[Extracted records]
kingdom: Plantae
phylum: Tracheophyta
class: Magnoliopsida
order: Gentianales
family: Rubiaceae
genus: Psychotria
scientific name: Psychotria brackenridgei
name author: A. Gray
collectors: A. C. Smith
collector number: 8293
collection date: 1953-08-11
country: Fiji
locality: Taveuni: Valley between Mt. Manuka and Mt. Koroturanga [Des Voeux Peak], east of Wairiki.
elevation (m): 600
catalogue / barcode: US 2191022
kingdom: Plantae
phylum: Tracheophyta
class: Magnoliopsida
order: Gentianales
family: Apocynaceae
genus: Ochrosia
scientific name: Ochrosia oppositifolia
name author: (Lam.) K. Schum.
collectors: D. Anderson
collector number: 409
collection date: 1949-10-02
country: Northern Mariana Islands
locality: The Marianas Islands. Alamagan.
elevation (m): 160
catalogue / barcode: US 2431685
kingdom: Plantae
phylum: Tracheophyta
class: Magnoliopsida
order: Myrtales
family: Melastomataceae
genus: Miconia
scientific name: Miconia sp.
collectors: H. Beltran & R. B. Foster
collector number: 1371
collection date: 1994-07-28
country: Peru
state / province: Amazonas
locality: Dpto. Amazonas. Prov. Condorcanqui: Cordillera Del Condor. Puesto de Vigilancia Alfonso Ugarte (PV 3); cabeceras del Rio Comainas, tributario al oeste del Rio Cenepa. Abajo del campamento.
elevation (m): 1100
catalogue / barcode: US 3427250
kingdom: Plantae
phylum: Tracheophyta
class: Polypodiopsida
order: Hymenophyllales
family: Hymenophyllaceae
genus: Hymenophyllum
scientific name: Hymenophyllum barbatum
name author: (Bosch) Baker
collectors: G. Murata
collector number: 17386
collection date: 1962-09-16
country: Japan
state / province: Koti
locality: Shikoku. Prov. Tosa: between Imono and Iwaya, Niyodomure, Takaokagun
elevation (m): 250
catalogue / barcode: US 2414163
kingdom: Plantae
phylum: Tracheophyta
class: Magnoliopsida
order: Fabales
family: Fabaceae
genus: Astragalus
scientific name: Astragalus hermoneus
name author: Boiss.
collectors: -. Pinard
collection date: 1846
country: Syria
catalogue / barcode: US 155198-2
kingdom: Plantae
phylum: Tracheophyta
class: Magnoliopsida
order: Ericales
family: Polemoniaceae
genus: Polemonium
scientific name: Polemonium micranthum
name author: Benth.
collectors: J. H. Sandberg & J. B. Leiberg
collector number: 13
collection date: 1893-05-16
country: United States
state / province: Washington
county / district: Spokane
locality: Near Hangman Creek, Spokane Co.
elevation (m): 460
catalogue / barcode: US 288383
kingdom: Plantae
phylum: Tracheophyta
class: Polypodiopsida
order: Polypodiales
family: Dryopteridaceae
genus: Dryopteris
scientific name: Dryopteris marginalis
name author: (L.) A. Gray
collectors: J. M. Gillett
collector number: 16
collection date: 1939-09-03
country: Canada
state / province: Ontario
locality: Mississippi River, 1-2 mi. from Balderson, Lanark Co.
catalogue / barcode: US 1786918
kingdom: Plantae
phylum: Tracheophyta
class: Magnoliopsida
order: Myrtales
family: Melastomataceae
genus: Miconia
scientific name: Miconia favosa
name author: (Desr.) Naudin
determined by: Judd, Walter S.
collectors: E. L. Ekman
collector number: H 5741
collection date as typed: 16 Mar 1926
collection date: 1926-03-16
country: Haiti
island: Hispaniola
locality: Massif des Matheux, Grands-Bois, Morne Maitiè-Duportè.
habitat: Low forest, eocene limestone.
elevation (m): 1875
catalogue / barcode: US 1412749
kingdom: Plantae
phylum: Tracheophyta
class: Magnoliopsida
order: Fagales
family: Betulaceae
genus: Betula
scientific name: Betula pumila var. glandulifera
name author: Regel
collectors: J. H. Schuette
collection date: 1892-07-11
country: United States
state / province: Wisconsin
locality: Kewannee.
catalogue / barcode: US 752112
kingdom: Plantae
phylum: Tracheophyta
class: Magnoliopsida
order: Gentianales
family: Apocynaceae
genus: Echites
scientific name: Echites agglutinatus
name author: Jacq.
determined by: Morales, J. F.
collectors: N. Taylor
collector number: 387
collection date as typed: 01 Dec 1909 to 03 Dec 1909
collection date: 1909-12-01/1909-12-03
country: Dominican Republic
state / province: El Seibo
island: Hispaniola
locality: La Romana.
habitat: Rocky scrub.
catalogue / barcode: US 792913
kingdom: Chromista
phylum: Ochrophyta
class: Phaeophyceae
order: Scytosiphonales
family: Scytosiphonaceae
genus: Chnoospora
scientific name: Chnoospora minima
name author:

* **AIM OF THE EXERCISE**:
Recast the rows from the line containing "genus: Ochrosia" through the line containing "order: Polypodiales" as a numbered list, omitting any blank lines.

* **CORRECT ANSWER**:
1. genus: Ochrosia
2. scientific name: Ochrosia oppositifolia
3. name author: (Lam.) K. Schum.
4. collectors: D. Anderson
5. collector number: 409
6. collection date: 1949-10-02
7. country: Northern Mariana Islands
8. locality: The Marianas Islands. Alamagan.
9. elevation (m): 160
10. catalogue / barcode: US 2431685
11. kingdom: Plantae
12. phylum: Tracheophyta
13. class: Magnoliopsida
14. order: Myrtales
15. family: Melastomataceae
16. genus: Miconia
17. scientific name: Miconia sp.
18. collectors: H. Beltran & R. B. Foster
19. collector number: 1371
20. collection date: 1994-07-28
21. country: Peru
22. state / province: Amazonas
23. locality: Dpto. Amazonas. Prov. Condorcanqui: Cordillera Del Condor. Puesto de Vigilancia Alfonso Ugarte (PV 3); cabeceras del Rio Comainas, tributario al oeste del Rio Cenepa. Abajo del campamento.
24. elevation (m): 1100
25. catalogue / barcode: US 3427250
26. kingdom: Plantae
27. phylum: Tracheophyta
28. class: Polypodiopsida
29. order: Hymenophyllales
30. family: Hymenophyllaceae
31. genus: Hymenophyllum
32. scientific name: Hymenophyllum barbatum
33. name author: (Bosch) Baker
34. collectors: G. Murata
35. collector number: 17386
36. collection date: 1962-09-16
37. country: Japan
38. state / province: Koti
39. locality: Shikoku. Prov. Tosa: between Imono and Iwaya, Niyodomure, Takaokagun
40. elevation (m): 250
41. catalogue / barcode: US 2414163
42. kingdom: Plantae
43. phylum: Tracheophyta
44. class: Magnoliopsida
45. order: Fabales
46. family: Fabaceae
47. genus: Astragalus
48. scientific name: Astragalus hermoneus
49. name author: Boiss.
50. collectors: -. Pinard
51. collection date: 1846
52. country: Syria
53. catalogue / barcode: US 155198-2
54. kingdom: Plantae
55. phylum: Tracheophyta
56. class: Magnoliopsida
57. order: Ericales
58. family: Polemoniaceae
59. genus: Polemonium
60. scientific name: Polemonium micranthum
61. name author: Benth.
62. collectors: J. H. Sandberg & J. B. Leiberg
63. collector number: 13
64. collection date: 1893-05-16
65. country: United States
66. state / province: Washington
67. county / district: Spokane
68. locality: Near Hangman Creek, Spokane Co.
69. elevation (m): 460
70. catalogue / barcode: US 288383
71. kingdom: Plantae
72. phylum: Tracheophyta
73. class: Polypodiopsida
74. order: Polypodiales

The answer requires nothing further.